In the OSA group, the children were placed supine with the neck in a neutral position in the head-neck vascular coil. In the control group, subjects were imaged in a head coil following completion of clinically requested MR imaging of the brain. Among the various MR imaging series conducted in these subjects, cine MR images were obtained with a 1.5-T MR imager (Signa; GE Medical Systems, Milwaukee, Wis) and a fast gradient-echo pulse sequence (repetition time msec/echo time msec, 8.2/3.6; flip angle, 80°; section thickness, 12 mm; field of view, 24 cm; in-plane resolution, 256 x 256). Cine MR images were obtained in the transverse plane at the level of the middle of the tongue. Images were obtained at the same level of the hypopharynx in all subjects. The appropriate level was chosen on the basis of data from a three-dimensional localizer and of information about other imaging sequences previously performed, most commonly sagittal T1-weighted spin-echo MR imaging. One hundred twenty-eight consecutive images were obtained, with a total imaging time of approximately 2 minutes. These images were displayed in cine format to create a movie of airway motion for qualitative evaluation. All clinical studies were reviewed at the time they were obtained by a pediatric radiologist (L.F.D.).

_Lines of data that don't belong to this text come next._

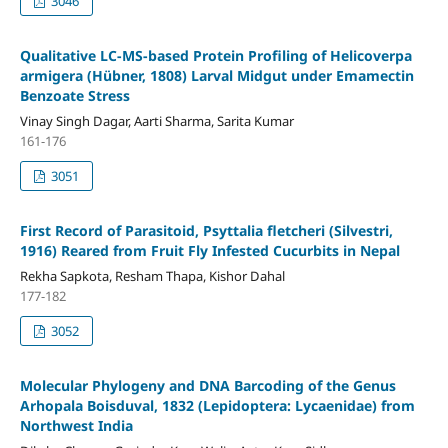
3046
Qualitative LC-MS-based Protein Profiling of Helicoverpa
armigera (Hübner, 1808) Larval Midgut under Emamectin
Benzoate Stress
Vinay Singh Dagar, Aarti Sharma, Sarita Kumar
161-176
3051
First Record of Parasitoid, Psyttalia fletcheri (Silvestri,
1916) Reared from Fruit Fly Infested Cucurbits in Nepal
Rekha Sapkota, Resham Thapa, Kishor Dahal
177-182
3052
Molecular Phylogeny and DNA Barcoding of the Genus
Arhopala Boisduval, 1832 (Lepidoptera: Lycaenidae) from
Northwest India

Volume Segmentation Analysis
For volume segmentation analysis, the cine MR images in the Digital Imaging and Communications in Medicine file format were transferred to a computer workstation. Volume segmentation of the cine MR images was implemented with an in-house image analysis software program called CCHIPS, or Cincinnati Children’s Hospital Image Processing Software (Research Systems, Boulder, Colo). Within CCHIPS, a single matrix of signal intensity data that encompassed the entire cine time course was constructed from the 128 separate MR images. The region of interest for volume segmentation was manually selected by a single reviewer (M.B.A.) to encompass the entire cross section of the hypopharynx. The matrix of signal intensity data within the region of interest was then analyzed with the k-means clustering segmentation algorithm within CCHIPS (29). The region of interest was segmented for the entire data set (all sections over all time evaluated) into three signal intensity levels. Three segments yielded an accurate depiction of airway borders that was based on a comparison with clinical images.

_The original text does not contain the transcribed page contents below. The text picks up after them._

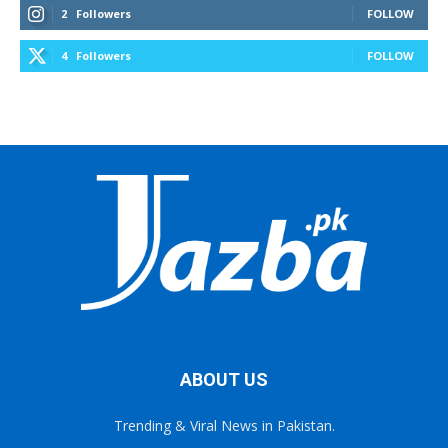
2
Followers
FOLLOW
4
Followers
FOLLOW
ABOUT US
Trending & Viral News in Pakistan.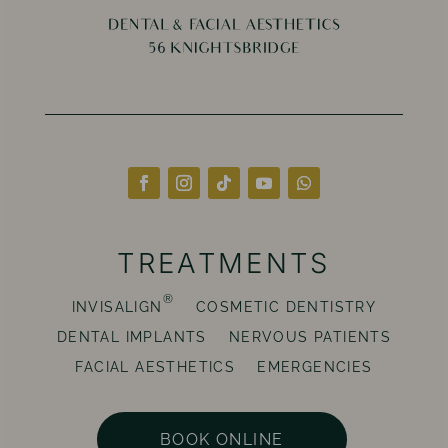
TREATMENTS
®
INVISALIGN
COSMETIC DENTISTRY
DENTAL IMPLANTS
NERVOUS PATIENTS
FACIAL AESTHETICS
EMERGENCIES
BOOK ONLINE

The segmented signal intensity data were displayed by assigning each signal intensity level a particular shade of gray. The two lighter shades represented the signal intensity of tissues adjacent to the airway, and the darkest gray area represented the signal intensity of the airway itself. Two soft-tissue segments were used to compensate for motion artifacts and intrinsic air–soft-tissue interface artifacts. By using a third segment to account for noise, the volumes calculated were thought to more accurately reflect the patent portion of the airway (29). The image segment that represented the patent airway was selected, and airway volume was plotted as a function of time. Segmentation of two-dimensional images allows quantification of a volume, since the imaged planes have an intrinsic thickness. Since the imaged plane is of near uniform thickness, the segmentation volumes are directly proportional to the cross-sectional area of the imaged airway.

Data and Statistical Analysis
Change in volume over time was normalized for average airway volume for the subject and plotted across the time course. The average airway volume was calculated by using the mean airway volume measured during the entire period that the cine imaging sequence was performed. Normalization allows the change in volume of the area to be viewed in relationship to the relative size of the subject’s airway, as this may vary according to size and age of subjects and plane of imaging. The changes in the normalized volume over time can then be demonstrated graphically. Volume segmentation allows objective and precise quantification of airway size and can be automated to analyze large numbers of images in a consistent manner. Volume segmentation was applied to the transverse cine MR images to quantify changes in airway size over time. Numeric characterization of airway size allowed statistical analysis of airway wall motion and objective comparison of children with OSA and control subjects.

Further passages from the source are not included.